Introduction

The US Food and Drug Administration (FDA) has approved multiple drugs and biologics for the treatment of patients with multiple myeloma (MM) based on clinician-assessed primary endpoints of progression-free survival or overall response over the past 13 years. The US package insert (USPI) of each drug or biologic contains relevant safety and efficacy information from their pivotal trials. There is an increased interest among patients and healthcare providers to understand the patient experience with these novel therapies. One way to measure the patient experience in oncology clinical trials is through the use of patient-reported outcome (PRO) measures [1].

Although PRO information is frequently collected in registrational clinical trials, this information rarely is included in the USPI for many reasons, including lack of flexibility (e.g., space and color limitations) [2]. Analyses of PRO outcomes are rarely included as pre-specified research question or as an endpoint in the statistical testing hierarchical procedure controlled for type 1 error rate [3]. To date, there have been 15 oncology and malignant hematology approvals that resulted in PRO inclusion in the USPI. Although this represents a very small share of oncology and malignant hematology approvals, approximately half (7 of the 15 instances) of PRO in malignant hematology and oncology labeling were for approvals that occurred since 2017, likely due to improvements in the collection and analysis of this type of clinical data [4]. Despite the increase in MM approvals over the past two decades, no MM product labels contain PRO information in the USPI. This review aims to provide an overview of the landscape of which PRO measures are used and how PRO data are collected and analyzed in registrational MM trials. We also aim to provide details on the variety of instruments used, the diversity of the statistical analyses plans in analyzing the data, inconsistencies in data analyses and presentation, and recommendations that may facilitate robust collection and analysis of PRO data in the clinical trials.

Unlike treatment regimens for many oncology and hematological malignancies, particularly in the era of small molecules and immunotherapies, almost all MM therapies are administered as multi-drug combination therapy. In many MM registrational trials, the experimental treatment is added on to an existing backbone therapy giving rise to doublet, triplet, and quadruplet regimens. Given this treatment paradigm, our review also highlights the unique considerations when measuring PRO in add-on trials. Given the growing incorporation of PRO in registrational trials, in part as a result of legislative and regulatory initiatives [5, 6], and the rapid pace of MM approvals over the past 5 years, we conducted a landscape analysis of PRO assessment in MM trials.

Data collection

Search strategy and selection criteria

We identified pivotal trials supporting approved MM indications submitted to the FDA between January 2007 and January 2020. LLF, JZ, and VB identified the approvals by querying FDA databases. Similar to Zhou et al. [7] and Fiero et al. [3], marketing applications from the Center for Biologics and the Center for Devices were not included in this review. We excluded PRO instruments that were used specifically for the economic utilization of resources in the submissions since these analyses are typically not reported to the FDA. LLF and JZ reviewed the protocols, statistical analysis plans (SAPs), and clinical study reports (CSRs) for each of the approvals to complete a spreadsheet with different variables of interest as done by Fiero and colleagues [3]. The protocol and the SAP for the trials were reviewed to collect the variables that were pre-specified before the data were analyzed and presented in the CSR. Discrepancies, if any, between interpretations were resolved by discussion among the authors.
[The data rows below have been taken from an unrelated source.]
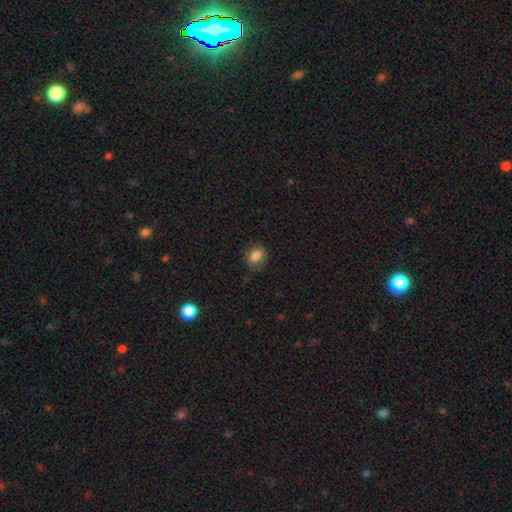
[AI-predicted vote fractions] This is clearly a smooth galaxy (84%). How rounded: possibly in between (51%). Merging: likely none (79%).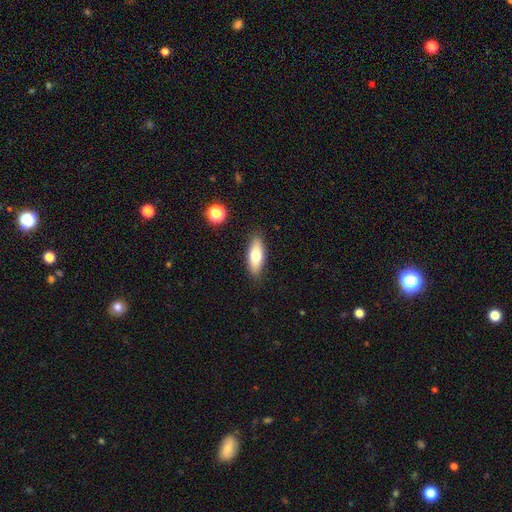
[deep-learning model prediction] A smooth galaxy with no disk features (71%) that is in between round and cigar-shaped (68%). Merging: none (87%).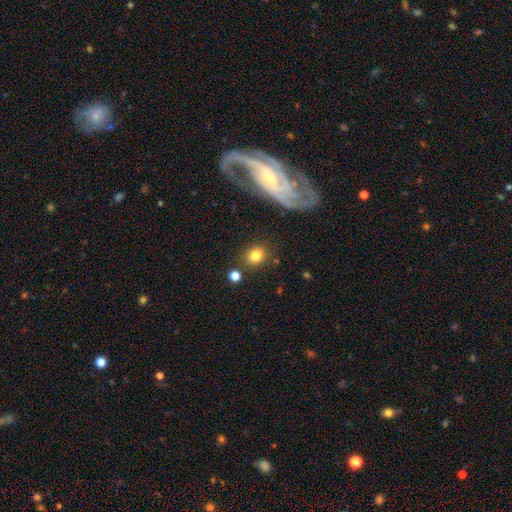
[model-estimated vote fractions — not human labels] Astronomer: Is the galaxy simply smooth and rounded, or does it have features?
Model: smooth — 80%.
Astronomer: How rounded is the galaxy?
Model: round — 67%.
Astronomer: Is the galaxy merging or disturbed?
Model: none — 81%.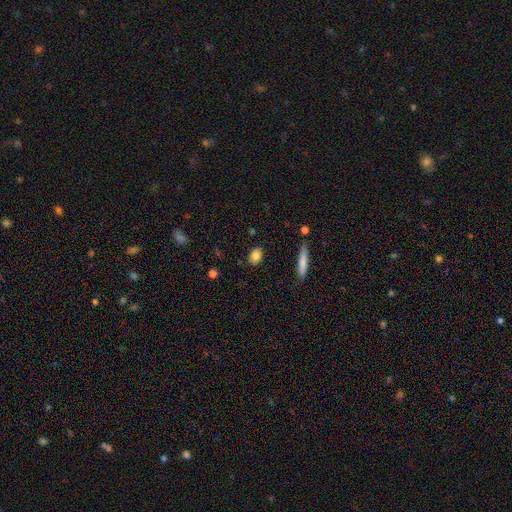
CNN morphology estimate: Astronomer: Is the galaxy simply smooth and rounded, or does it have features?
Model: smooth — 83%.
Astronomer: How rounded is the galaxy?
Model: in between — 75%.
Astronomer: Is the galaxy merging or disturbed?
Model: none — 86%.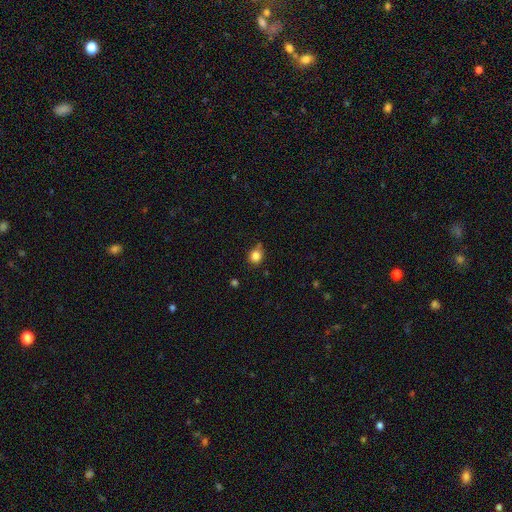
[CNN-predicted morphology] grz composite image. It shows a smooth galaxy with no disk features (84%) that is round (81%). Merging: none (70%).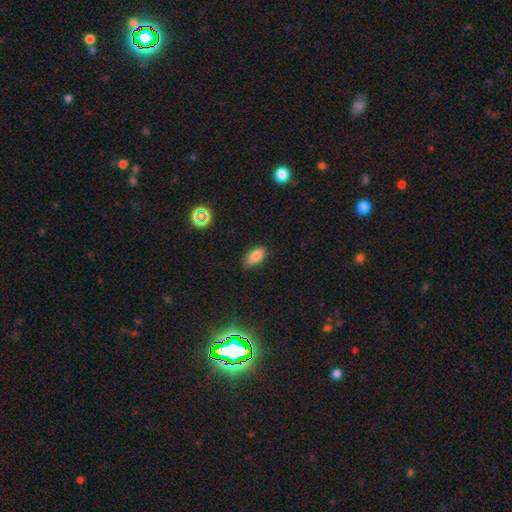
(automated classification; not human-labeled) Smooth or featured?
  - smooth: 81% *
  - star or artifact: 11%
  - featured or disk: 9%
How rounded?
  - in between: 89% *
  - cigar-shaped: 7%
  - round: 4%
Merging?
  - none: 83% *
  - minor disturbance: 14%
  - major disturbance: 3%
  - merger: 1%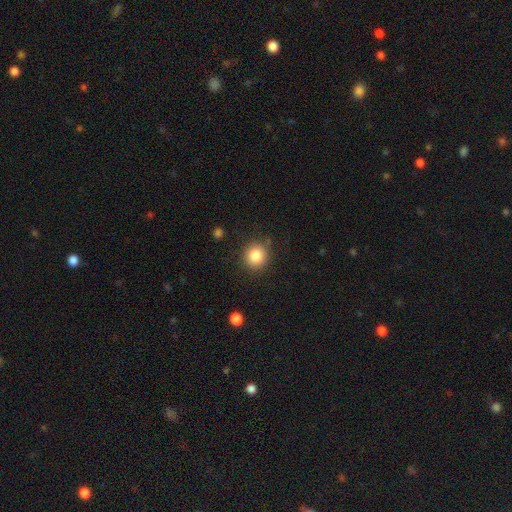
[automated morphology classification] Q: Smooth or featured?
A: smooth (85%); runner-up: star or artifact (10%)
Q: How rounded?
A: round (88%); runner-up: in between (11%)
Q: Merging?
A: none (85%); runner-up: minor disturbance (10%)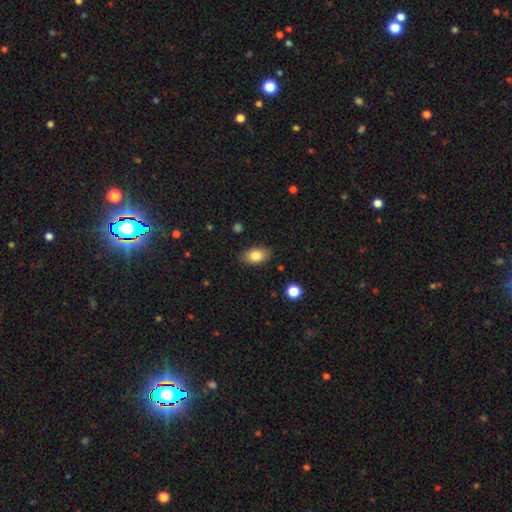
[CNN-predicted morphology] smooth-or-featured: smooth: 82% | featured or disk: 10% | star or artifact: 8%
  how-rounded: in between: 88% | round: 11% | cigar-shaped: 2%
  merging: none: 86% | minor disturbance: 10% | major disturbance: 3% | merger: 1%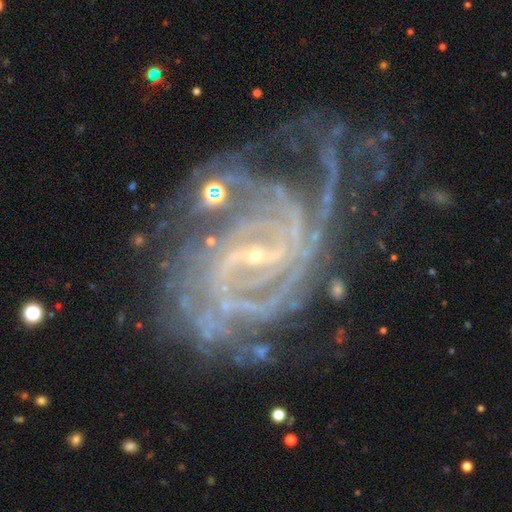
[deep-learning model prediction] Overall: featured or disk (91%). Edge-on disk: no (98%). Bar: weak (45%; strong 35%). Spiral arms: yes (98%). Spiral arm count: can't tell (21%; 2 20%). Spiral winding: tight (58%; medium 34%). Bulge size: small (84%). Merging: none (44%; major disturbance 24%).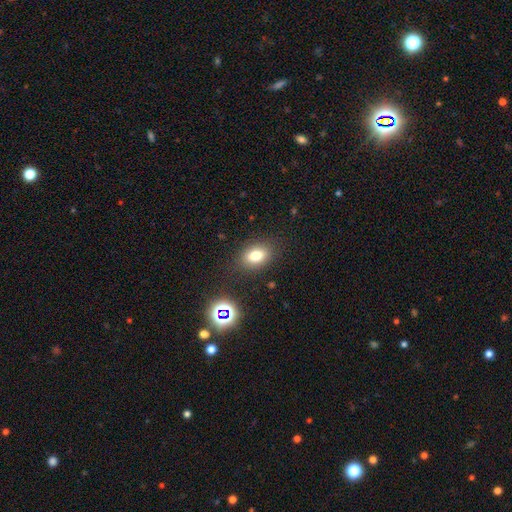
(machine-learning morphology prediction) type=smooth (78%); roundness=in between (79%); merging=none (84%).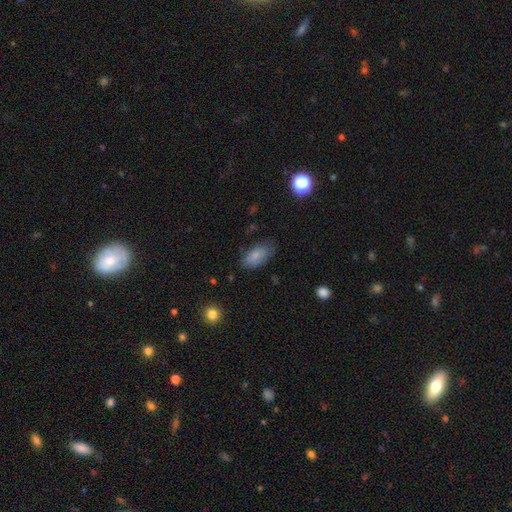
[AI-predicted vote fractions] Smooth or featured? Predicted: smooth (p=0.80). How rounded? Predicted: in between (p=0.92). Merging? Predicted: none (p=0.70).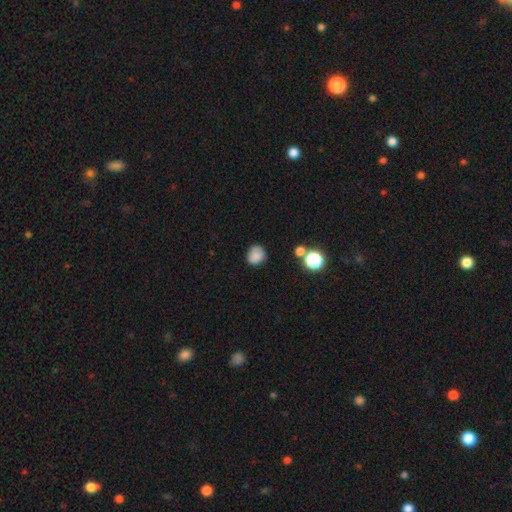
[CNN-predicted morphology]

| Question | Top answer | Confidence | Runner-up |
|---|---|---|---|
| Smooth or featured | smooth | 83% | star or artifact (11%) |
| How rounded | round | 70% | in between (29%) |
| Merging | none | 76% | minor disturbance (16%) |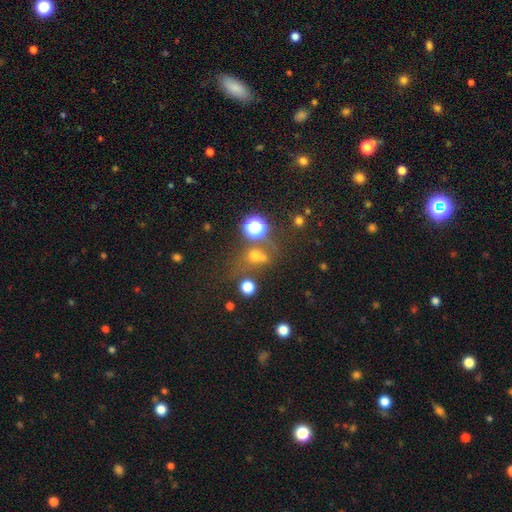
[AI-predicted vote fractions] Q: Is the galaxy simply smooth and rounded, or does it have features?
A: smooth — 55%.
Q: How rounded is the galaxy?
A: round — 73%.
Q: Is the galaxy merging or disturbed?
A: none — 48%.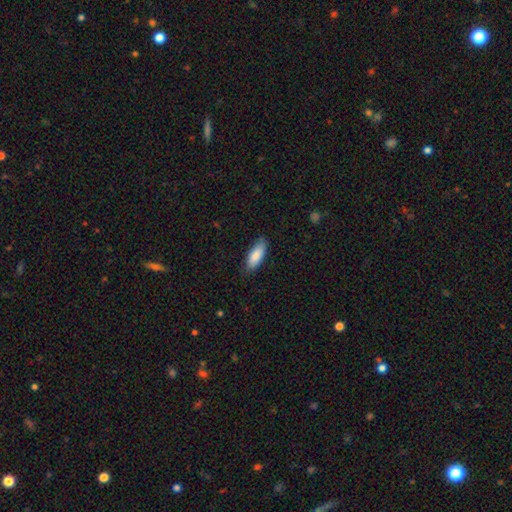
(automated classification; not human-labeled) A smooth galaxy with no disk features (86%) that is in between round and cigar-shaped (75%). Merging: none (78%).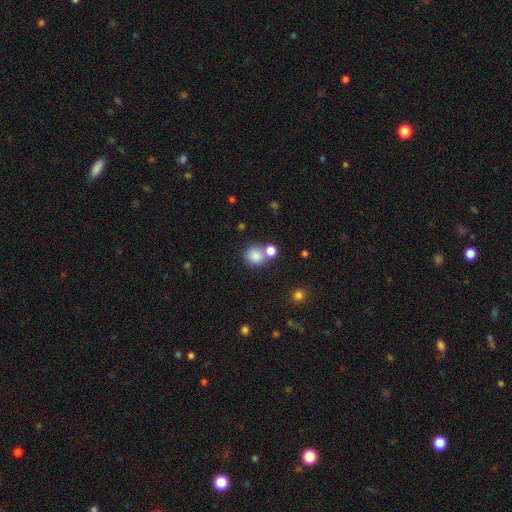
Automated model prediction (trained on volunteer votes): This appears to be a smooth galaxy with no disk features (83%) that is round (84%). Merging: none (58%).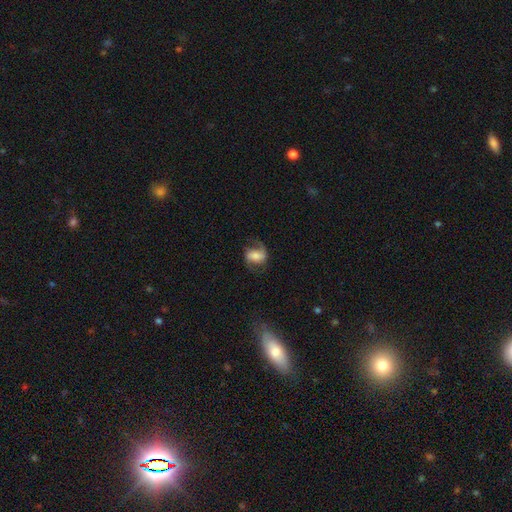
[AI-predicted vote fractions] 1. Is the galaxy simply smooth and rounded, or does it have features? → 55% featured or disk, 37% smooth, 8% star or artifact.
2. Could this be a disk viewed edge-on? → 96% no, 4% yes.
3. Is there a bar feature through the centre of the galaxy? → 38% weak, 34% strong, 28% no.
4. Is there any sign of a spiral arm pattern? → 87% yes, 13% no.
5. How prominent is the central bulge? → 36% moderate, 25% large, 23% small, 10% none, 6% dominant.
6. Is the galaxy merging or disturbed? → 62% none, 20% minor disturbance, 16% major disturbance, 2% merger.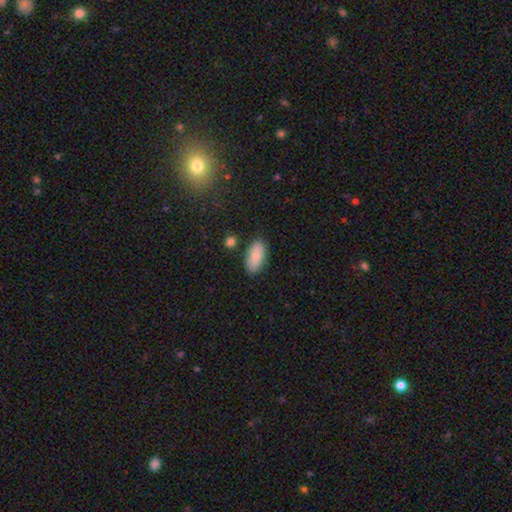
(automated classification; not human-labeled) Smooth or featured? Predicted: smooth (p=0.83). How rounded? Predicted: in between (p=0.93). Merging? Predicted: none (p=0.81).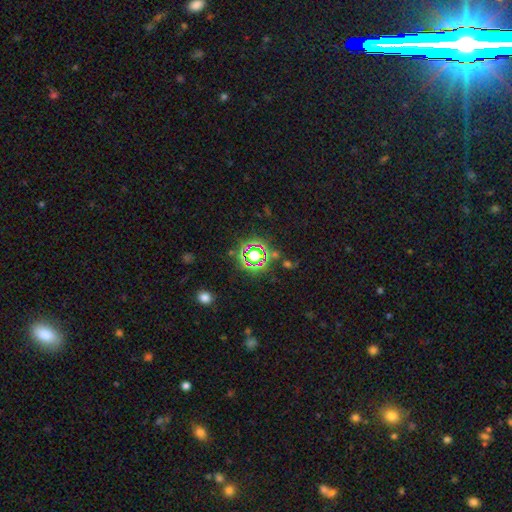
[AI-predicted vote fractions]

Pre-specified PRO concepts

A PRO concept was considered to be pre-specified if it was defined in the protocol or SAP. The term PRO concept refers to the specific quantity being measured and represents how a patient functions or feels [8]. For example, the European Organisation for Research and Treatment of Cancer Quality of Life Questionnaire—core Questionnaire (EORTC QLQ-C30) is a PRO instrument with 30 items/questions and one of the concepts it measures is physical function. We assessed whether a clear rationale was provided for the choice of PRO concept(s) used in each trial and whether the PRO hypotheses were specific enough to inform the statistical method used for the PRO concept [9]. We also recorded if the PRO concept was analyzed as a domain-level score or an individual item-level score. A domain is a sub-concept in an instrument (e.g., the EORTC QLQ-C30 instrument is comprised of multiple domains, including physical, role, and social function) while an item is an individual question in a particular instrument [8].

The item burden is the sum of the items over all PRO concepts in the trial at each assessment visit [10]. We report summary statistics of the item burden in terms of means and medians at the baseline visit for all of the trials.

Statistical analyses

In each of the trials, we recorded the various statistical analyses performed for PROs. Within the type of instrument used, the PRO analysis by each PRO concept, at the domain level and single item level were recorded.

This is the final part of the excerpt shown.